En dépit de leurs motivations plus que douteuses, ces accaparements à grande échelle ont continué d’être présentés comme de réelles opportunités en termes de développement rural par les investisseurs, les gouvernements locaux et certaines institutions internationales, Banque mondiale en tête. Aux dires de leurs défenseurs, ces investissements à grande échelle permettraient de relancer la production agricole, créeraient de l’emploi et renforceraient la sécurité alimentaire. Bref, moyennant l’adoption de principes directeurs et la concertation entre les parties concernées, ils sont supposés produire des résultats « gagnant-gagnant-gagnant » : pour l’investisseur, pour le pays hôte et pour les populations locales (Delcourt, 2012 ; 2013)
L’analyse de la plupart de ces projets montre qu’il n’en est rien. S’ils comblent l’appétit des investisseurs et de gouvernements, leur impact est plutôt désastreux pour les populations locales : éviction de paysans, enclosure de terres autrefois libres de droits, privatisation de l’accès aux berges, aux forêts, à certains points d’eau et à des ressources diverses, faible création d’emploi et salaires médiocres, conversion massive de terres au profit de monocultures d’exportations, destruction des systèmes agricoles traditionnels, etc.

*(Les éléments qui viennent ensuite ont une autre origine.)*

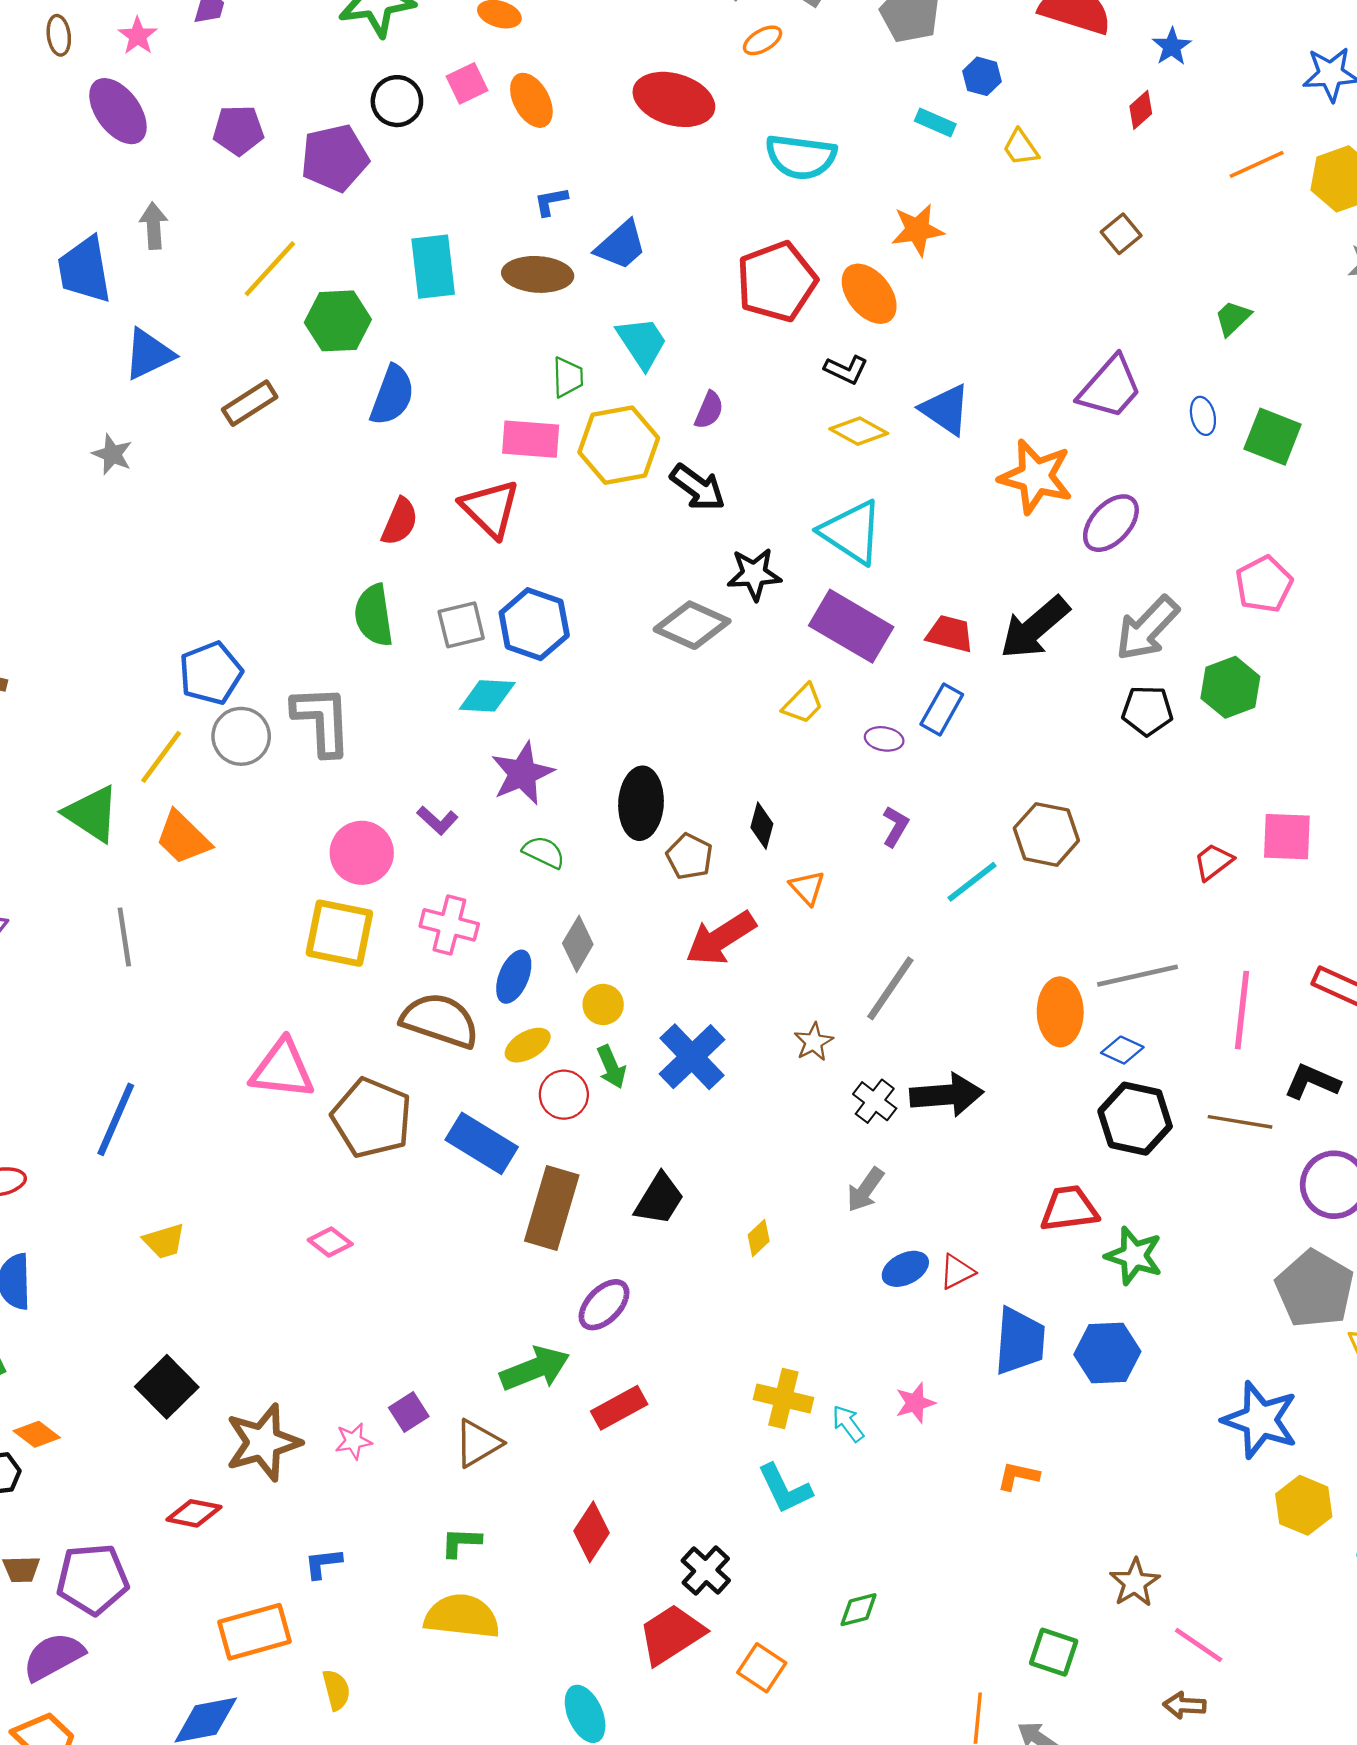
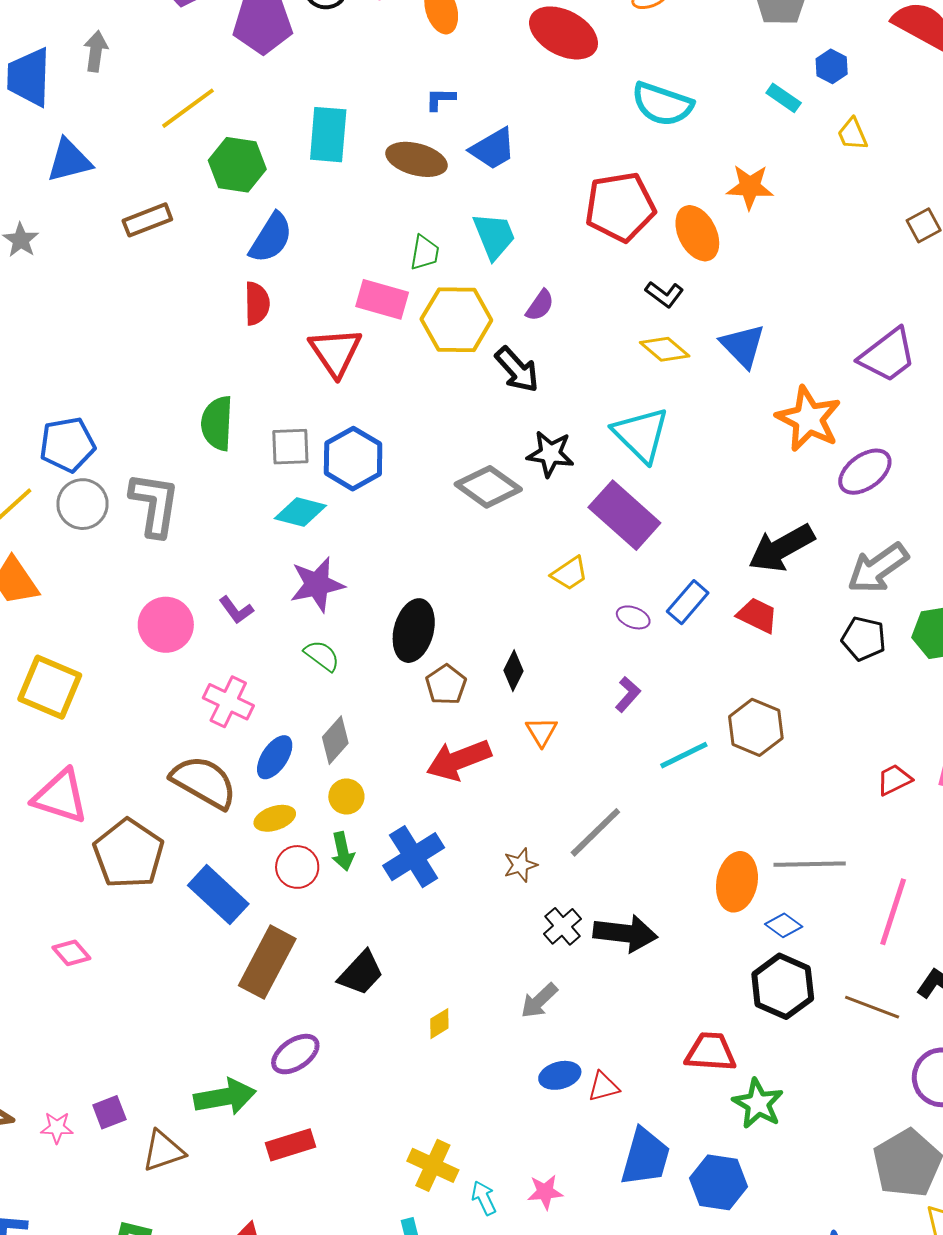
red semicircle: (400, 522) -> (257, 303), moved, turned -36
red trapezoid: (950, 634) -> (757, 615), moved
yellow square: (339, 933) -> (50, 687), moved

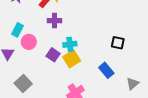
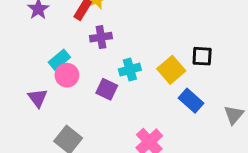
cyan rectangle: (17, 30) -> (59, 60), moved, turned 32
yellow square: (72, 59) -> (171, 70), moved

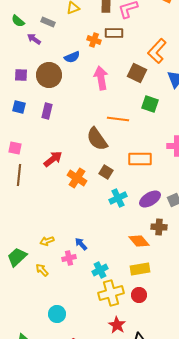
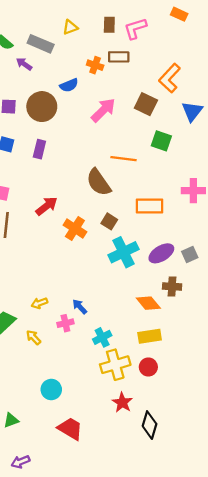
gray rectangle: (48, 22) -> (41, 44), size x1.5
pink arrow: (101, 78) -> (103, 110), turned 55
cyan cross: (118, 198) -> (123, 252), size x1.4

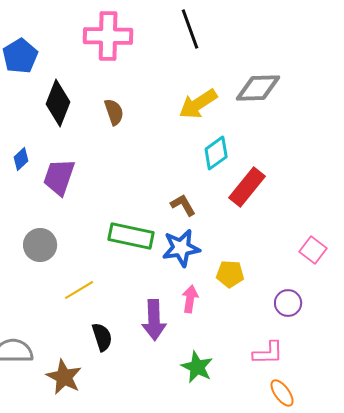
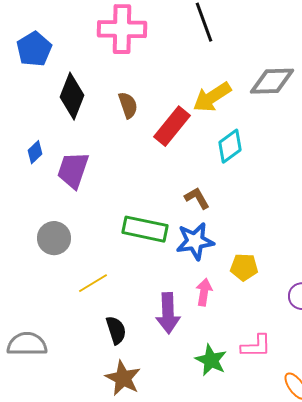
red rectangle: (247, 187) -> (172, 126), moved
pink L-shape: (268, 353) -> (256, 346), moved
brown star: (64, 377) -> (123, 378), moved

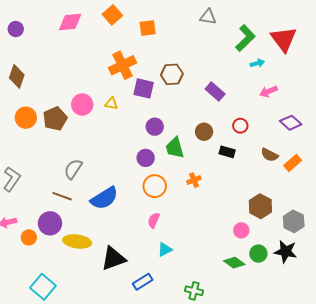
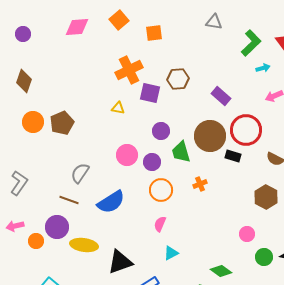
pink circle: (82, 105) -> (127, 155), moved
red circle: (240, 126) -> (246, 130), size x2.0
brown circle: (204, 132) -> (210, 136), size x1.8
brown hexagon: (260, 206) -> (266, 197), moved
green diamond: (234, 263) -> (221, 271), moved

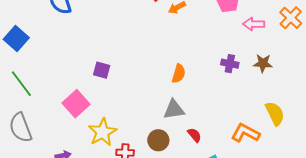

Au-delà de leurs impacts au niveau local, ils ont échoué à renforcer la sécurité alimentaire. Ainsi d’après le Gobal Hunger Index 2016, le nombre de personnes sous-alimentées en Afrique est passé de 182 millions au début des années 1990 à 233 millions en 2016. Une situation qui trouve certes principalement son origine dans les programmes d’ajustement structurel imposés aux pays africains dans les années 1980, dans l’explosion de l’insécurité qui règne dans la région depuis des années et l’incurie des gouvernements (Kwame Sundaram, Chowdhury, 2017). Mais qui risque de se dégrader davantage à mesure que ce mouvement d’accaparement de terres se poursuit, sachant que ces investissements ciblent les meilleures terres dans des régions vulnérables aux changements climatiques, en proie à des problèmes alimentaires aigus et où l’agriculture reste la première source de revenu des ménages.